Though Clark and Spike were supposed to undergo regular maintenance training, several weeks would sometimes pass between lessons. Spike's state certifications lapsed for several months in the summer of 2007.

Clark says his supervisors failed to allot sufficient time for training.

Ohio recertified on Sept. 27, 2007, and the dog attacked Samuel Campbell on Oct. 21, 2007, after a month without training.

Clark had deployed Spike after suspecting, mistakenly, that Campbell was fleeing after an attempted home invasion. When Spike found Campbell lying down on the ground to avoid the officer's detection, it bit his leg for at least 30 seconds.

Chelsie Gemperline says she was attacked on Oct. 11, 2008, after Spike had experienced another month-long gap in training.

Police had been questioning Gemperline on suspicion of underage drinking. Facing arrest, Gemperline became belligerent, and officers handcuffed her and put her in a squad car.

Gemperline later slid one of her hands out of the cuffs, opened the patrol car window, fled and hid inside of a children's playhouse that she found in a neighboring yard.

Clark had Spike on a 20-foot line to track down the girl, and the pair entered the yard where Gemperline was hiding.

Spike then leaped head first through the playhouse window and began biting Gemperline on her chin and thigh. Clark pried the dog off of the girl after her screams had stopped and she had either passed out or gone into shock.

Campbell filed his suit against the department, Kruithoff and Clark about a week after Gemperline's attack. The girl joined his lawsuit as a co-plaintiff in June 2009.

Though the defendants claimed that they had qualified immunity, a federal judge in Cincinnati refused to grant them summary judgment.

A three-judge appellate panel affirmed last week.

The decision notes that Clark "failed to give warnings to either of the suspects prior to Spike biting them."

"Even more important to this case is the question of whether or not Spike was properly trained," Donald wrote. "In both instances, Spike attacked the suspects without warning or a command from Clark. ... Clark allowed a 'bite and hold' dog, whose training was questionable, to attack two suspects who were not actively fleeing and who, because of proximity, showed no ability to evade police custody.

for excessive force, failure to supervise and failure to properly train.

Citing precedent, Donald said, "there is ample evidence to suggest that Clark acted contrary to clearly established law when he used an inadequately trained canine, without warning, to apprehend two suspects who were not fleeing."

Though Kruithoff had a supervisory role, the court would not let him off the hook.

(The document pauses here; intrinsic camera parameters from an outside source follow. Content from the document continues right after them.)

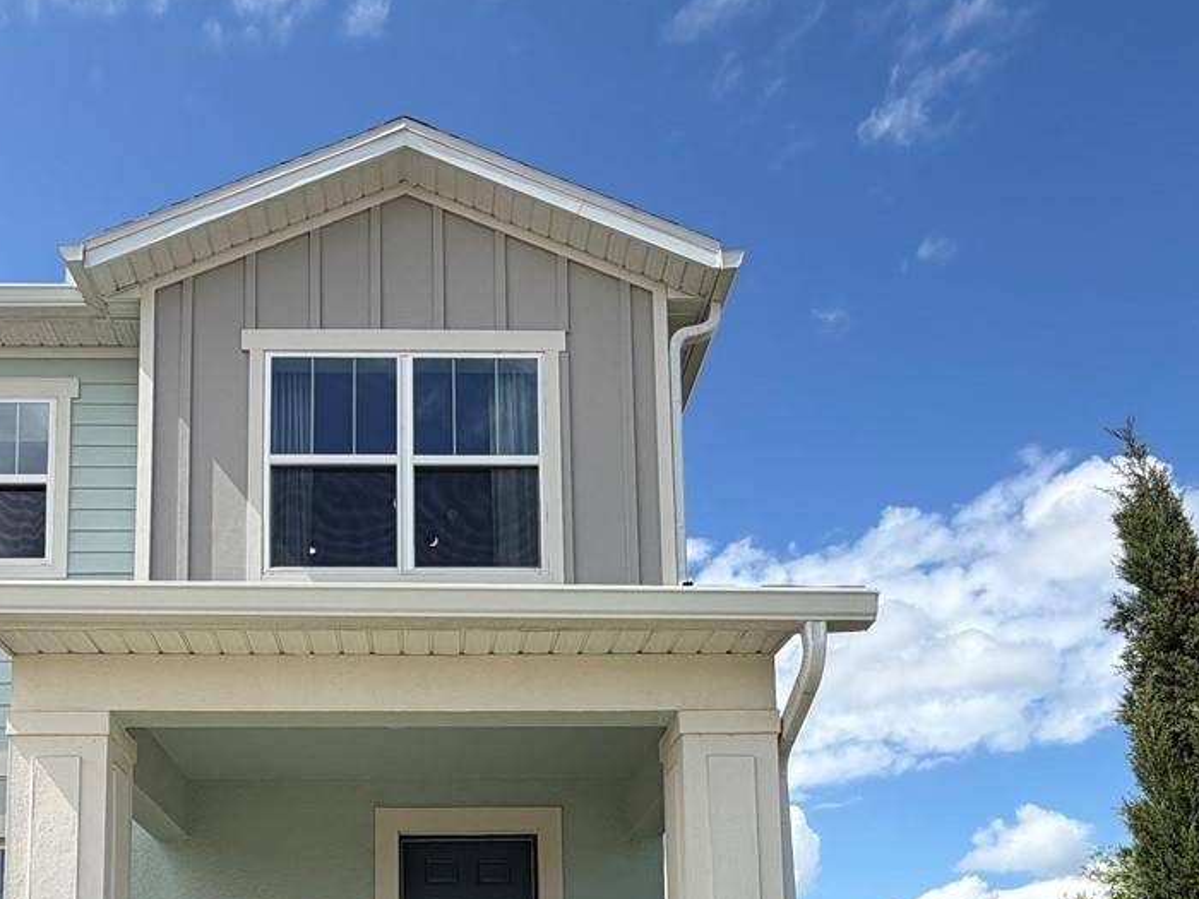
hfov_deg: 56.3
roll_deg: +0.7
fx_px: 1108
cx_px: 466
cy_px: 964
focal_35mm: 32
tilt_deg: +7.3
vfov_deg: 37.7
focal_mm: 2.22
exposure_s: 1/770
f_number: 2.2
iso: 20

"Chief Kruithoff allowed Spike in the field even after his training had lapsed," Donald wrote. "He never required appropriate supervision of the canine unit and essentially allowed it to run itself. He failed to establish and publish an official K-9 unit policy, and he was seemingly oblivious to the increasing frequency of dog-bite incidents involving Spike. Furthermore, Chief Kruithoff ignored Clark's many complaints regarding his need to keep Spike up to date on his training. Thus, Chief Kruithoff's apparent indifference to maintaining a properly functioning K-9 unit could be reasonably expected to give rise to just the sort of injuries that occurred. The district court correctly determined that the disputed facts preclude granting summary judgment."

In a partial dissent, Judge David McKeague said Kruithoff and Springboro deserved immunity.

"To hold Kruithoff liable in his individual capacity for injuries shown to be caused by deficiencies in Spike's training or officers' training, plaintiffs must show that Kruithoff 'at least implicitly authorized, approved, or knowingly acquiesced' in the violations and injuries sustained by plaintiffs Campbell and Gemperline," McKeague wrote. "Plaintiffs have neither alleged nor presented any evidence to support a finding of Kruithoff's personal involvement in these incidents."

While Springboro "could be held liable for a policy of deliberate indifference to obvious inadequacies in training or supervision," he added that "the record falls short of establishing a sufficient history of canine-unit-related constitutional violations to put the city on notice of obvious inadequacies."